The Earned Income Tax Credit: Use it, don't lose it!

Many of us have heard about the Earned Income Tax Credit, but research shows that 15-25% of households entitled to it don't claim their credit. This is a crying shame, because these are some of the people who could use the extra dollars the most. While the wealthier folks have access to tax experts who can advise them on how to write off a whole assortment of things from business trips to office equipment and more, the lower income citizens aren't so lucky.
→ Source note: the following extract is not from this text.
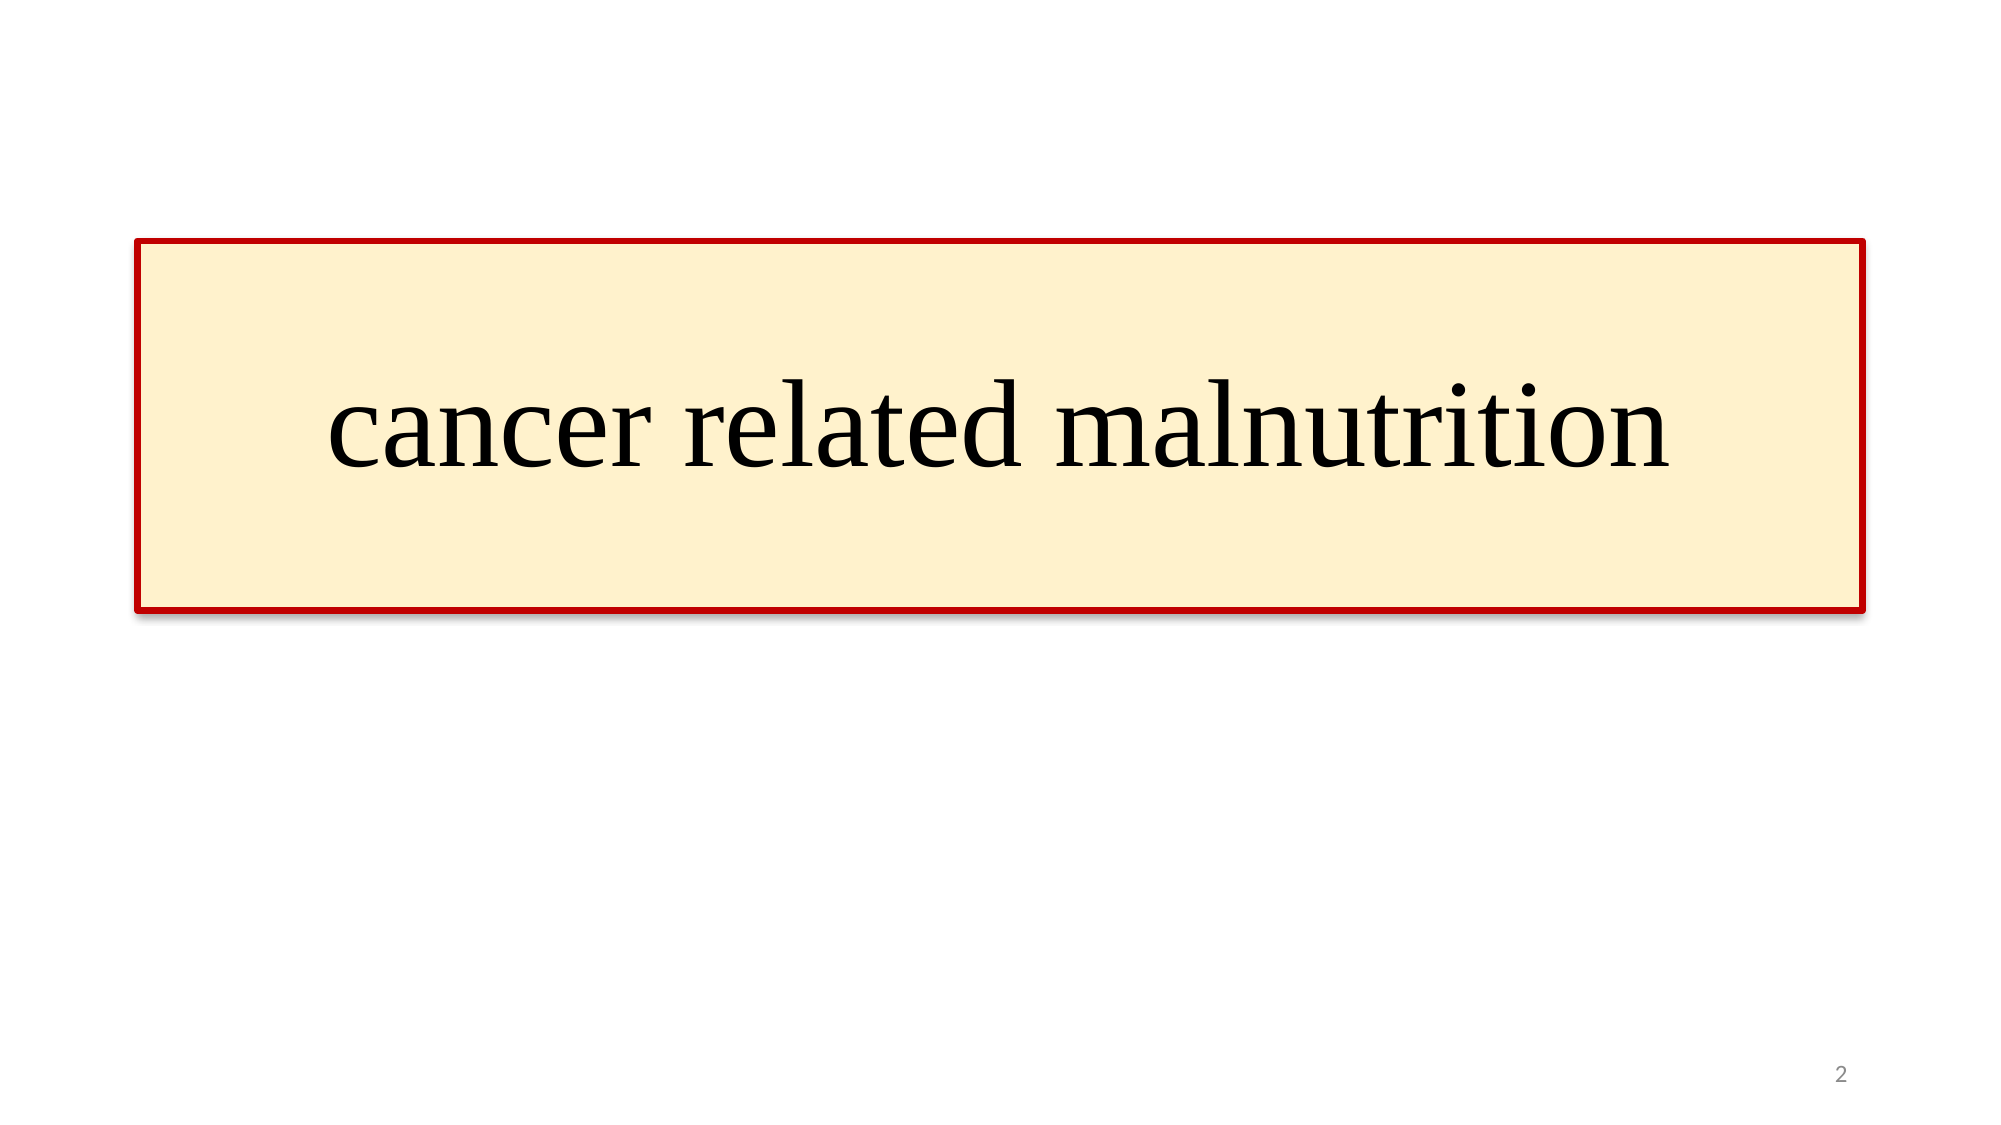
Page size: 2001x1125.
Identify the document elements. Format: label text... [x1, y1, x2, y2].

slide_number 2 [1412, 1042, 1863, 1103]
title cancer related malnutrition [137, 240, 1863, 611]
They are less likely to seek out and have access to the information that will give them a tax break on something far more important--their children.

As with all tax breaks, there are a few requirements one must meet to qualify, but here is a quick rundown for single parent qualifying incomes that one must fall at or below:
$36,348 for two or more qualifying children
$32,001 for one qualifying child
$12,120 for no children

Yes, that's right, you don't even have to have a rugrat to qualify for the EITC (although you must fall within the age range of 25-65, among other things). Married couples filing jointly are allowed to earn $2,000 more in each category and still claim the credit (all figures are for the 2006 tax year).

So what kind of money are we talking? Well, the maximum credit in 2006 was $4,536 for two or more children, and up to $2,747 for one child. But wait, there's even more good news. There's no need to wait until you file your taxes in the spring to receive your credit; by filling out a W-5 with your employer, you can get advance EITC credits added to your paychecks during the year. It's a great way to make those sometimes skimpy-seeming paychecks stretch a bit further. Why let the government hang onto your money all year?

Let's spread the word about the EITC to those who need it most, and a lot of money can go back to its rightful owners.